Esta noche, al borde del adiós a un año difícil, complicado y
trágico para tantas personas, la celebración del nacimiento del Hijo de Dios se
revela más actual si cabe, más necesaria. Dios Alfa y Omega, principio y fin,
encarnado con nosotros hasta la fragilidad, hasta el dolor más extremo, hasta la
muerte y la resurrección. Acercarnos a la intuición de esta buena noticia nos
sitúa ante una experiencia que solo se comprende desde la desmesura y la
paradoja, porque se aparta de nuestra lógica. Jesús nos trajo la Buena Noticia
en aquella noche de hace más de dos mil años y nos la sigue trayendo hoy, de un
modo fascinante y definitivo, cautivador y liberador, hiriente y sanador.
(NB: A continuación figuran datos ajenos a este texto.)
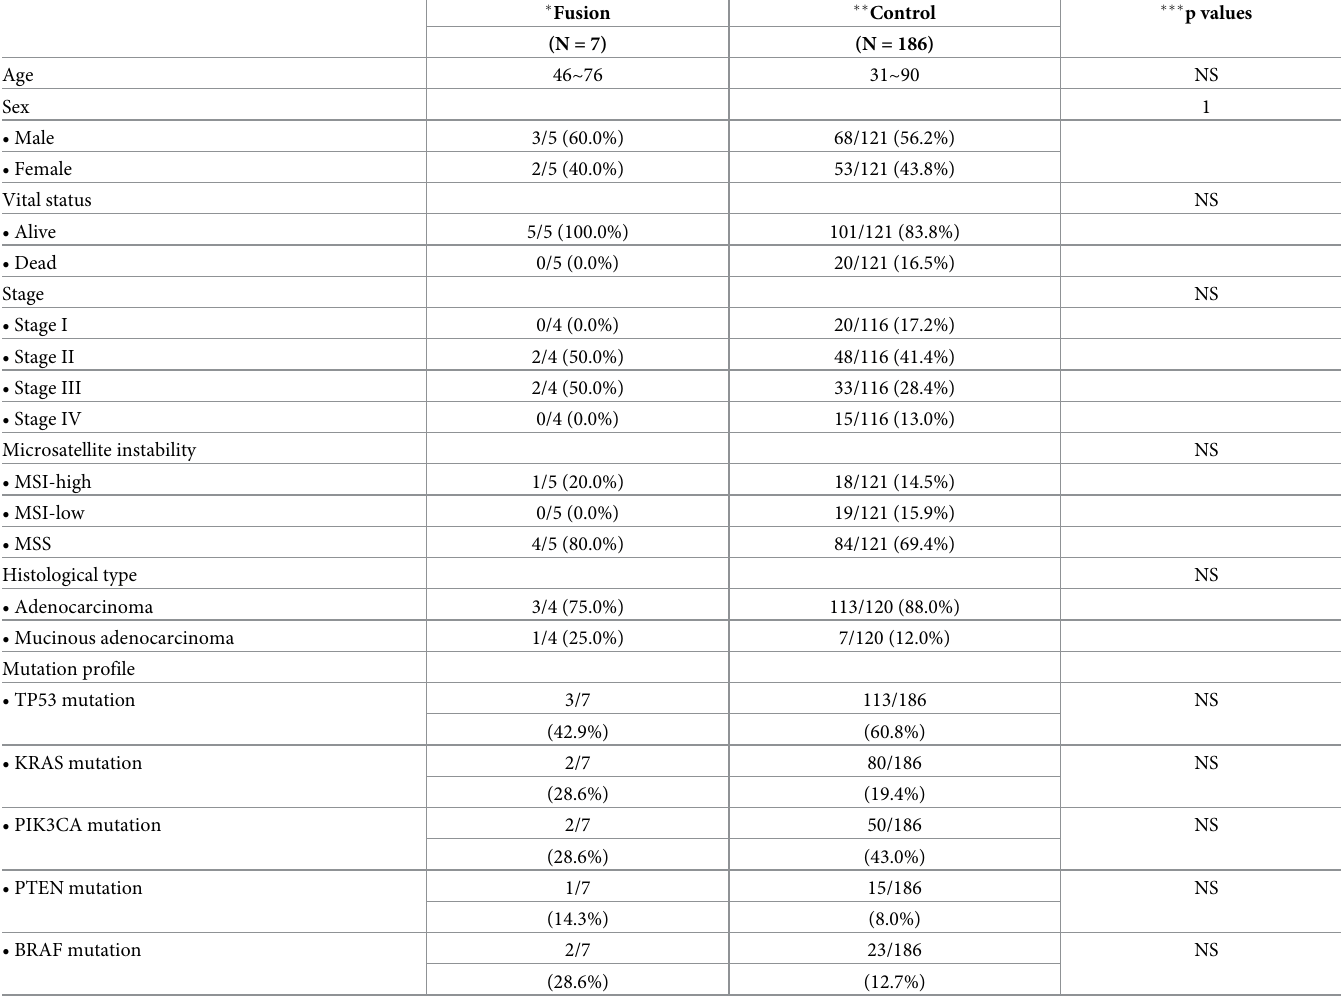
� Samples harboring PTPRK-RSPO3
En Belén comenzó la historia del amor infinito y libre de
Dios. En palabras de J. Mª de Olaizola, Jesús, amando hasta el extremo, es la
palabra definitiva de Dios que resuena con dolorosa desnudez desde el silencio
de la cruz. Podemos negar esta noticia, tildarla de patraña frente a las
noticias de saldo que se ubican en la comodidad y la seguridad aparente del
dinero. Podemos «recauchutarla» mostrando solo su lado amable y cálido,
obviando lo que tiene de incertidumbre y provocación; en otras palabras, convertirla
en herramienta-soporte de las propias convicciones, de la autoestima de manual.
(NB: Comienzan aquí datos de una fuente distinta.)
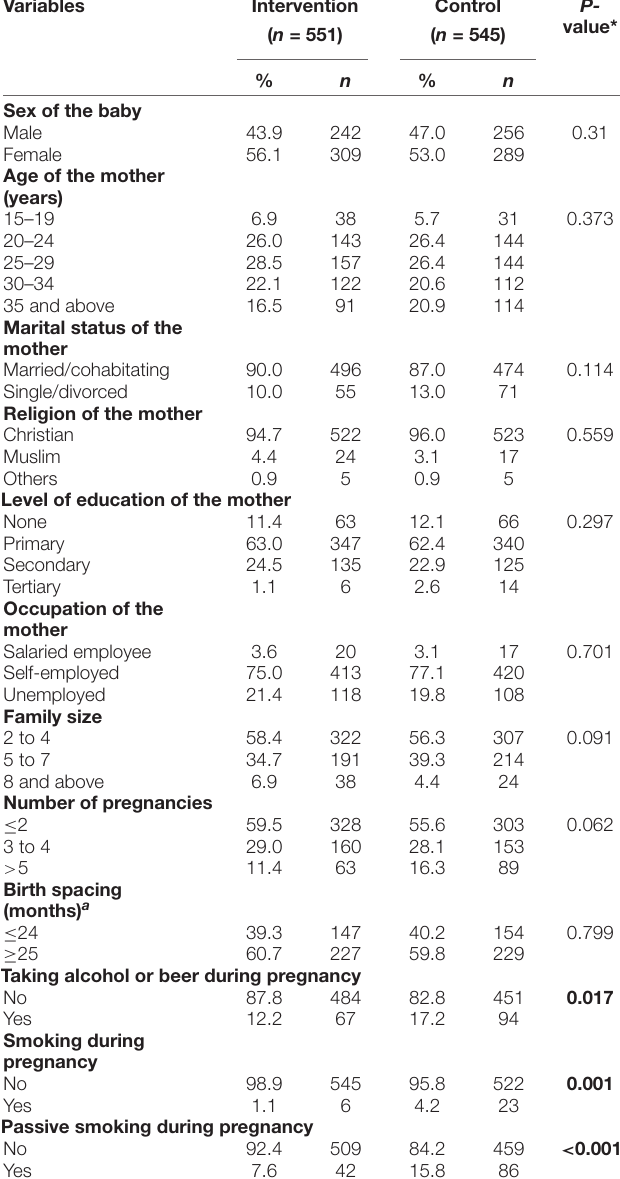
TABLE 1 | Socio-demographic, obstetric and lifestyle characteristics of the study population.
Podemos incluso convertirla en un arma de ataque-defensa que nos convierte en
seguros poseedores de la verdad que acalle cualquier posicionamiento contrario
a nuestro dogma. Y podemos, finalmente, acogerla con el temblor y la duda, con
la fascinación y la emoción de quien se siente seducido, desbordado, fascinado
por una luz desconcertante, por una atracción destructora y creadora al mismo
tiempo.
En la más absoluta pobreza de aquel pesebre de Belén, desde
la fragilidad y el amor incondicional de una jovencísima María, hasta la
soledad y el abandono de la muerte en la cruz, Jesús nos reveló la verdadera,
la definitiva noticia de la Salvación. Y nos dejó un modo infalible e inmediato
de reconocerle: en los niños, los pobres, los humildes, los que sufren la
violencia y la incomprensión, los olvidados, los marginados.
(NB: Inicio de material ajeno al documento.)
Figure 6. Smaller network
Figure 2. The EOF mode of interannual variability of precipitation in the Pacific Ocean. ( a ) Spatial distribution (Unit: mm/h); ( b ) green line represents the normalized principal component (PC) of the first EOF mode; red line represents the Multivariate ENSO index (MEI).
La Iglesia nos recuerda ―porque, tristemente, nos volvemos
olvidadizos― que más de ochenta y dos millones y medio de personas en todo el
mundo se han visto obligadas a abandonar sus hogares a causa de alguna de las
veinticinco guerras abiertas o de algún tipo de persecución (...) Refugiados,
en muchos casos considerados de segunda clase, procedentes de conflictos
enquistados en países como Etiopía, Siria o Afganistán. Olvidados por la
comunidad internacional. Una lista interminable de personas huidas de su país,
perseguidas, condenadas al abandono y la desesperación (Siria, Venezuela,
Afganistán, Sudán del Sur, Myanmar, R. D. Congo, Somalia, Sudán, Eritrea, Malí,
Níger, Chad, Camerún, Haití, Gaza, Ucrania). Pero en fin, tampoco hace falta
dirigir tan lejos la mirada para reconocer a Jesús.